Top of RECORD EXTRACTS
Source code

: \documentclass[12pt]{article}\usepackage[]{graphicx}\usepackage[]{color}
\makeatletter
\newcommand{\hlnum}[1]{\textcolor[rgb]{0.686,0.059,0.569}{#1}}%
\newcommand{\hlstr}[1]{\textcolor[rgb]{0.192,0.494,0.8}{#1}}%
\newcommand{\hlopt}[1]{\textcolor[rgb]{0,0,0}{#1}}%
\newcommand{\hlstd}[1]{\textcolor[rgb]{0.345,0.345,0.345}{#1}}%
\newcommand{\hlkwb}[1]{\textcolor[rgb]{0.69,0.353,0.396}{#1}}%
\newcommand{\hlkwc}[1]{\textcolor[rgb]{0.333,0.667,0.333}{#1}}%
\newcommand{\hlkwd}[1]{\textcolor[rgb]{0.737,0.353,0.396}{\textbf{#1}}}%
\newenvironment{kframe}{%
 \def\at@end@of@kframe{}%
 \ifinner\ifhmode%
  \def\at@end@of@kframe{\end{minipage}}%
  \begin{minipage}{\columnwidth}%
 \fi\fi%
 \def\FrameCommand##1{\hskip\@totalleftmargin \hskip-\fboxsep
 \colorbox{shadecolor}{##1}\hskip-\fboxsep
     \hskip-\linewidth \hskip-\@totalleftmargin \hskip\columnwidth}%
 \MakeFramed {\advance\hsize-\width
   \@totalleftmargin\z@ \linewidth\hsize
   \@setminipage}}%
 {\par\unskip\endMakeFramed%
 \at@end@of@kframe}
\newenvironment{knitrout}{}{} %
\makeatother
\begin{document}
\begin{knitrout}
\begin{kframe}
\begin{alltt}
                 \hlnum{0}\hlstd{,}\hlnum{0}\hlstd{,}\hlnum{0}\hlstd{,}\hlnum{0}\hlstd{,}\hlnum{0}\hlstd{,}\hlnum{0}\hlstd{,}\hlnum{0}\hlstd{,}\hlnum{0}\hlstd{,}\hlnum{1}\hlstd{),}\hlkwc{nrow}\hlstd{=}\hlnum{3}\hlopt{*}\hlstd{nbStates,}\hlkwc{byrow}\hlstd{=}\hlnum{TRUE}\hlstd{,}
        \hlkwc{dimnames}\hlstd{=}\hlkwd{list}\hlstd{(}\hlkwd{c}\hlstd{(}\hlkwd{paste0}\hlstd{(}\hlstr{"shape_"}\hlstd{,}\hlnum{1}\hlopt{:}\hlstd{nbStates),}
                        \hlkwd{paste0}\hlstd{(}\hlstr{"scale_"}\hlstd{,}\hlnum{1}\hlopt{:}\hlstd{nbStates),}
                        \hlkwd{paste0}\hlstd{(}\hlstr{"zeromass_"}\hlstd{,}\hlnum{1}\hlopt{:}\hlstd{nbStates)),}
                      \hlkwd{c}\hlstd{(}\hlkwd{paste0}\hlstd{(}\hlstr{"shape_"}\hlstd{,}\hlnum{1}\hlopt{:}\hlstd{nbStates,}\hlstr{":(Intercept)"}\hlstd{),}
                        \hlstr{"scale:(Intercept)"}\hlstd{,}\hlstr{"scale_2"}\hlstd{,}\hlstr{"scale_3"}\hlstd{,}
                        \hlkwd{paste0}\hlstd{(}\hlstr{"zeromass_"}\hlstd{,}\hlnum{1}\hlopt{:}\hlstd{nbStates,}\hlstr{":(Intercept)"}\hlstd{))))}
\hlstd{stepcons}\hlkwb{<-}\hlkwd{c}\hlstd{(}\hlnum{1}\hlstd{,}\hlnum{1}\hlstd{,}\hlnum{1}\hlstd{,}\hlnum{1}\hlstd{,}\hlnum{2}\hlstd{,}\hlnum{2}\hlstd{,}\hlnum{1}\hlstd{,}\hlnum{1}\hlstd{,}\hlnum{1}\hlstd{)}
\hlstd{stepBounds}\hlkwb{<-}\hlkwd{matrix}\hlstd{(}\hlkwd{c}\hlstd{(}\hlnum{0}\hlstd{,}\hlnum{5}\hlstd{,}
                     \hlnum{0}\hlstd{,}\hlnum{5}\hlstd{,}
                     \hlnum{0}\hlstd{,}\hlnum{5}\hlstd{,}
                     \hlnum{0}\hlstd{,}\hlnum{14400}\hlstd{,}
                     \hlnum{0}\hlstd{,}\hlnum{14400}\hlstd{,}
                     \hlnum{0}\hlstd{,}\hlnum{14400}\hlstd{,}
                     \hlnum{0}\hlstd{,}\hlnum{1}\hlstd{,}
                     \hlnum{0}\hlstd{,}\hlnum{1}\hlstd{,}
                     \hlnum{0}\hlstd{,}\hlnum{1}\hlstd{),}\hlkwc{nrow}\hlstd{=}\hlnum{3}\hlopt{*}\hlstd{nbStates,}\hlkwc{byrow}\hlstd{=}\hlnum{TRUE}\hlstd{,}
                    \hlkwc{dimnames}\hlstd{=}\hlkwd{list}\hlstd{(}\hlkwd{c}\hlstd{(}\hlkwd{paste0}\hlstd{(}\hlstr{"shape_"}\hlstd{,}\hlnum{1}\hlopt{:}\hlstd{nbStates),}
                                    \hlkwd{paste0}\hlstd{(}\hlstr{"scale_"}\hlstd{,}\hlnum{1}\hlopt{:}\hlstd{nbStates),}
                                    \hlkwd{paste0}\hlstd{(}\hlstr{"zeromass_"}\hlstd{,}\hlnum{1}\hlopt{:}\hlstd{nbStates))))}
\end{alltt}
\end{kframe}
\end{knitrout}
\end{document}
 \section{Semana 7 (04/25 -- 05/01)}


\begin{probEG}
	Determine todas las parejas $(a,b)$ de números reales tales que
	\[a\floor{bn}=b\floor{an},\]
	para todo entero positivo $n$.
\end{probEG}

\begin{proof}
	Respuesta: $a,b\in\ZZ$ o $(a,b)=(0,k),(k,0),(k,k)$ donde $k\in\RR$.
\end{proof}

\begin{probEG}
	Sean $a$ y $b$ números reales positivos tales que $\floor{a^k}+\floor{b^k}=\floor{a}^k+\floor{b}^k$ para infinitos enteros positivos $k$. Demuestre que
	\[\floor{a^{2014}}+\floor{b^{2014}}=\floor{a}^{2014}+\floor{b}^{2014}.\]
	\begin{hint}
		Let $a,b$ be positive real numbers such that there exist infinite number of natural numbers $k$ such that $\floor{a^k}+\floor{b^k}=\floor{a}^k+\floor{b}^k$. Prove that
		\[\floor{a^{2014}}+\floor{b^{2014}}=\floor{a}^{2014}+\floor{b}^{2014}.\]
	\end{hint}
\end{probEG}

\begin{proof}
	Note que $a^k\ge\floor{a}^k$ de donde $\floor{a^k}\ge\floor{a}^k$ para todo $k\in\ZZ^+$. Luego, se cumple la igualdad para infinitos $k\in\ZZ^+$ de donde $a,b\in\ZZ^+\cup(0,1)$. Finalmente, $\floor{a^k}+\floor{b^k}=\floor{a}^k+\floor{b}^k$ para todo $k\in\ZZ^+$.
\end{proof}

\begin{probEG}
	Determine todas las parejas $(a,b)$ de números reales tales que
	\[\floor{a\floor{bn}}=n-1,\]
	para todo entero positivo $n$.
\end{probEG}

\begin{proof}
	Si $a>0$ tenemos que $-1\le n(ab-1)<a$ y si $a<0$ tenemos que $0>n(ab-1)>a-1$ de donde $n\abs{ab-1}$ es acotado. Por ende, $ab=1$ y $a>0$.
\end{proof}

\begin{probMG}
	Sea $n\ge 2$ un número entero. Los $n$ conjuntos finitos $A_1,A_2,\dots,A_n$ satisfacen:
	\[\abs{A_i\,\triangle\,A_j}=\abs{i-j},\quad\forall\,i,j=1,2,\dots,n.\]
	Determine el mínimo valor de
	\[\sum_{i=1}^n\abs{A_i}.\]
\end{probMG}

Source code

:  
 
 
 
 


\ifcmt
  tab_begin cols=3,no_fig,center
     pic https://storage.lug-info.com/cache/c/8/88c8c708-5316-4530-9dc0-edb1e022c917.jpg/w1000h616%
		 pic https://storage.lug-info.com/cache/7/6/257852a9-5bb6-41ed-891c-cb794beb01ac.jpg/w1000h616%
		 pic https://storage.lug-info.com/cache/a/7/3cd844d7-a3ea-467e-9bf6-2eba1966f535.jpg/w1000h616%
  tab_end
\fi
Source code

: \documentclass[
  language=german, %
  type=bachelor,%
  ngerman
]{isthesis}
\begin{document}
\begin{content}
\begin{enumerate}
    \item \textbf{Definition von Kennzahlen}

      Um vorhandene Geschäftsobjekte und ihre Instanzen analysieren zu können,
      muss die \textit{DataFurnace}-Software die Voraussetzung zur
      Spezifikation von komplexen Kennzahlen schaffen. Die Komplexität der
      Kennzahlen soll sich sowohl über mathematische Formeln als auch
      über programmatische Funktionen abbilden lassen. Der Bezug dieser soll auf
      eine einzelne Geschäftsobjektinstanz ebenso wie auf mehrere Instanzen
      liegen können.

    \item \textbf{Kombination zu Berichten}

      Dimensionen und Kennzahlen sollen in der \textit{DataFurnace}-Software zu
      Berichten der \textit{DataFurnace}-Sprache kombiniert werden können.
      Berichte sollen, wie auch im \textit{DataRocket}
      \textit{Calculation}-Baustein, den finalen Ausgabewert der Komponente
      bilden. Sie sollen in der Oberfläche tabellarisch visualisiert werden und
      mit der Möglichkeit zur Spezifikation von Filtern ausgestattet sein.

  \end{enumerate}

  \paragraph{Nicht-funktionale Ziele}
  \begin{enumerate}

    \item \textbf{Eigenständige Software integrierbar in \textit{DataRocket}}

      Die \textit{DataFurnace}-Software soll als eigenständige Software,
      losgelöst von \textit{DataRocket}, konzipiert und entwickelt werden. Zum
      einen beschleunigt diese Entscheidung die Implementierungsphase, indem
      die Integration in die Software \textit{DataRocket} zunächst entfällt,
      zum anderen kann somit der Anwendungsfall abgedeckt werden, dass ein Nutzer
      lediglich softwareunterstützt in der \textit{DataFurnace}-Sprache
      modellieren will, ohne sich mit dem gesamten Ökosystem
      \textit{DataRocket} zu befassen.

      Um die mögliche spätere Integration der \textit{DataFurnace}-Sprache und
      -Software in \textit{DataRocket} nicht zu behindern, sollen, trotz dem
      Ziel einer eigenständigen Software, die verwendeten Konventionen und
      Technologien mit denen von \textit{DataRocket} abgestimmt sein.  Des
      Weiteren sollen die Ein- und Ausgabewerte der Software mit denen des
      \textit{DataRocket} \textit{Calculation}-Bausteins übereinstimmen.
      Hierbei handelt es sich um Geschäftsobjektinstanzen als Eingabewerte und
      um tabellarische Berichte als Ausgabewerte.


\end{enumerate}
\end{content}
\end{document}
Bottom of RECORD EXTRACTS
Top of RECORD EXTRACTS
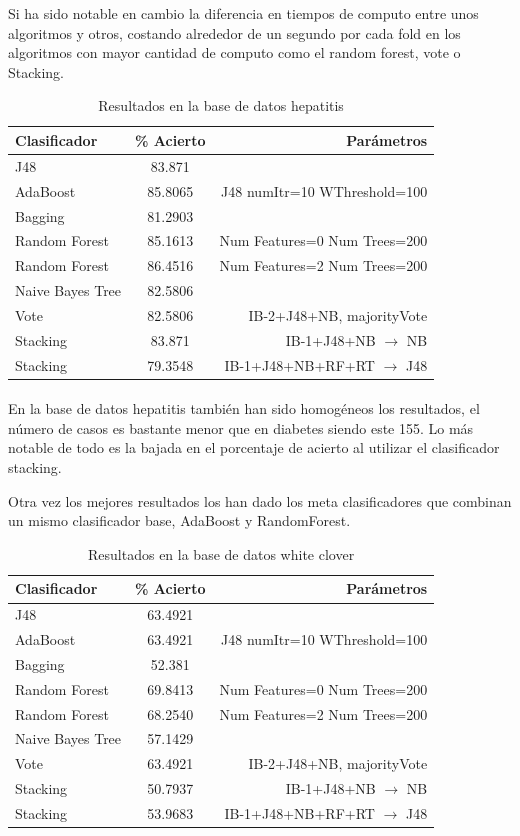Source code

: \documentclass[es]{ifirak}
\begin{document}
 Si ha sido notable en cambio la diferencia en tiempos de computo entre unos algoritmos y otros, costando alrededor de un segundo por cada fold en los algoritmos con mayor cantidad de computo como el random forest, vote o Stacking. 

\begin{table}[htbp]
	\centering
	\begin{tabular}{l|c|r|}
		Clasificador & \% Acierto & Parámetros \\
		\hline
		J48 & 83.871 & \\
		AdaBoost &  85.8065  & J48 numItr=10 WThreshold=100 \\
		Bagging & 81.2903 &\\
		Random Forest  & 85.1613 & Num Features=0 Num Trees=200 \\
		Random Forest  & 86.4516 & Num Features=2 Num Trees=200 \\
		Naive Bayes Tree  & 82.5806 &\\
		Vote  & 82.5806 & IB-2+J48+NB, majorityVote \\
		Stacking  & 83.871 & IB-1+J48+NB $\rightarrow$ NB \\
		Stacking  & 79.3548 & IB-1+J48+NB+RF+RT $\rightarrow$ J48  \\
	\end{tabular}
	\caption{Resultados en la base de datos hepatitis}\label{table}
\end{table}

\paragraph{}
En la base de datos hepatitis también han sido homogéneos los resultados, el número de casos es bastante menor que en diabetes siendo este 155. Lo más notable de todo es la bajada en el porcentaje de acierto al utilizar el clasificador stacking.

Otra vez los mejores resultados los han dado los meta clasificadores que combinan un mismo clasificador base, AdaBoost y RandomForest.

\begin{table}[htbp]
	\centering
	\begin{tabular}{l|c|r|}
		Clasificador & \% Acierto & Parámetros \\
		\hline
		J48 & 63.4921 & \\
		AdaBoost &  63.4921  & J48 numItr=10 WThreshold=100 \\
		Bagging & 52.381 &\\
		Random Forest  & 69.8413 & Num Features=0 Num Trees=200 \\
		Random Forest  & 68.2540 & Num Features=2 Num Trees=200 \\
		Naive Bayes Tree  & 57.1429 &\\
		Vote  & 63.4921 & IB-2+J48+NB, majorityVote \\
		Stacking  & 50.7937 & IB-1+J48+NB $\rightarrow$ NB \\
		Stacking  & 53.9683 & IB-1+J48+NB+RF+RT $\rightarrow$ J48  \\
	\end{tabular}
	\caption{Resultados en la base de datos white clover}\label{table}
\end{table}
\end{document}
Bottom of RECORD EXTRACTS
Top of RECORD EXTRACTS
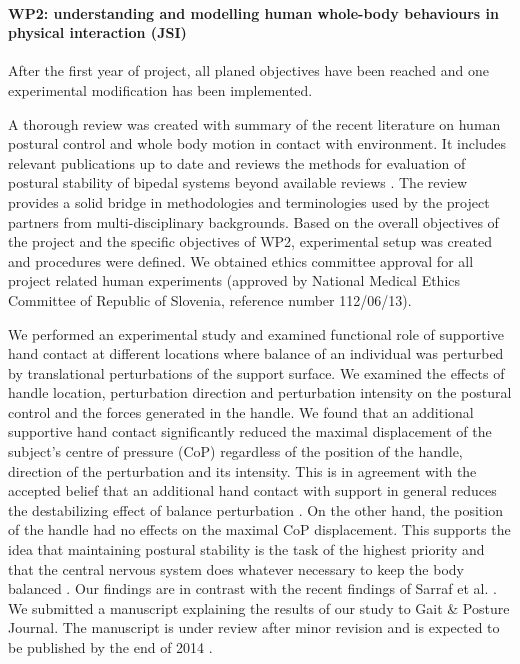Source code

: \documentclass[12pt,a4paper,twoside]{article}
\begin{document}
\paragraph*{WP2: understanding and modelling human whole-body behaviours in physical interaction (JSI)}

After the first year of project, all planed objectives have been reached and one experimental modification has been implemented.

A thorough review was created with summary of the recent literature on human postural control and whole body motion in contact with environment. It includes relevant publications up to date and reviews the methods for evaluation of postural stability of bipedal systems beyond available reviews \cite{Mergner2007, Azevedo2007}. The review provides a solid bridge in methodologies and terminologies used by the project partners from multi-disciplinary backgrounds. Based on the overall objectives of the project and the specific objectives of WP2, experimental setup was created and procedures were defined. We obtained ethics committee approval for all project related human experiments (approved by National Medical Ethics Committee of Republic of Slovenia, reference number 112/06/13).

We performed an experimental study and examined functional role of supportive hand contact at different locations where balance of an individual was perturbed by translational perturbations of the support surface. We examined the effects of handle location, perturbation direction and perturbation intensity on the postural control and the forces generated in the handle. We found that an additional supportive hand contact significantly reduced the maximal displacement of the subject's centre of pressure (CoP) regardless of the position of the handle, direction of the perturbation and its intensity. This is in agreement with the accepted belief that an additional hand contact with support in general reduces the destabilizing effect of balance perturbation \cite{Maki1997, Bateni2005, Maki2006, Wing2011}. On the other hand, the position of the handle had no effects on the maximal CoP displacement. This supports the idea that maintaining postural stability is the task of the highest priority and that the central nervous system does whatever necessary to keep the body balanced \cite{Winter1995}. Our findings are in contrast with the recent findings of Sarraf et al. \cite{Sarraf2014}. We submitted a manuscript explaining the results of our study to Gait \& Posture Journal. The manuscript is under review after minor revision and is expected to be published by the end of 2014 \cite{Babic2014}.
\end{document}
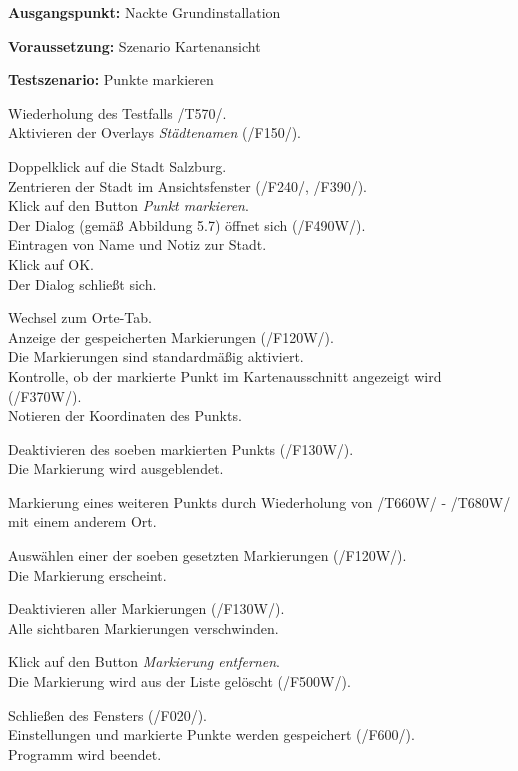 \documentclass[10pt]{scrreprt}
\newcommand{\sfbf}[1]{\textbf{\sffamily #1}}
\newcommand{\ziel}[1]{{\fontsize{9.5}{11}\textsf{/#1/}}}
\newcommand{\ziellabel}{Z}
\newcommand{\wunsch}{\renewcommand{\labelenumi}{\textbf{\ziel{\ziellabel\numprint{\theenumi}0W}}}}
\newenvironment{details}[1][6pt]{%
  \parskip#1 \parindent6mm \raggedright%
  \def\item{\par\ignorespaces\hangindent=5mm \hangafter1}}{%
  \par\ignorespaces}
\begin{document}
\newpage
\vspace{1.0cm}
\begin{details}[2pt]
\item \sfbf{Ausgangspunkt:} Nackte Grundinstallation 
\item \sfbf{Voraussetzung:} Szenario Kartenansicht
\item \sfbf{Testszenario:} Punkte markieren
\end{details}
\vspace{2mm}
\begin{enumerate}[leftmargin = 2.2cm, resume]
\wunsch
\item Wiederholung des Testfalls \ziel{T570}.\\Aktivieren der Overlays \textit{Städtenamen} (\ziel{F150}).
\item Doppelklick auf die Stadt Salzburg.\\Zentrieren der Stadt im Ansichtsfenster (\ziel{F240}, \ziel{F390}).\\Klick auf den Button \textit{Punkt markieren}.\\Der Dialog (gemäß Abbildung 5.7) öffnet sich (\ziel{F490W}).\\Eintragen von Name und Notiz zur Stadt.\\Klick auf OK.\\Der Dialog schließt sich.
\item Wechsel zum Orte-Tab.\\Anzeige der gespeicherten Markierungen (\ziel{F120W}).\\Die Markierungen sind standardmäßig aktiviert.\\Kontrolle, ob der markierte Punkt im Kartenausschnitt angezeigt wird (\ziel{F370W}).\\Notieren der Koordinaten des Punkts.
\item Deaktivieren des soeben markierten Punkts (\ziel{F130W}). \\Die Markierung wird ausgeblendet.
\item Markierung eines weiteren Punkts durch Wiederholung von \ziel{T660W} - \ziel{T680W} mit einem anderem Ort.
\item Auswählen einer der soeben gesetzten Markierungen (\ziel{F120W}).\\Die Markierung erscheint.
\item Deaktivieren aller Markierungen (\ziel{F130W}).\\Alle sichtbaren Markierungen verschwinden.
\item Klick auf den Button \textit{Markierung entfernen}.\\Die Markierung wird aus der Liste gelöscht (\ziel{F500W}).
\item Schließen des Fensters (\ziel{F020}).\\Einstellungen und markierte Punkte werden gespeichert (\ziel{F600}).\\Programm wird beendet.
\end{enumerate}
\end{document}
Bottom of RECORD EXTRACTS
• [PROBLEM REQUIREMENTS]: Using the data above, report the number of lines that contain the string "majorityVote", and only that number.

• [THE ANSWER]: 2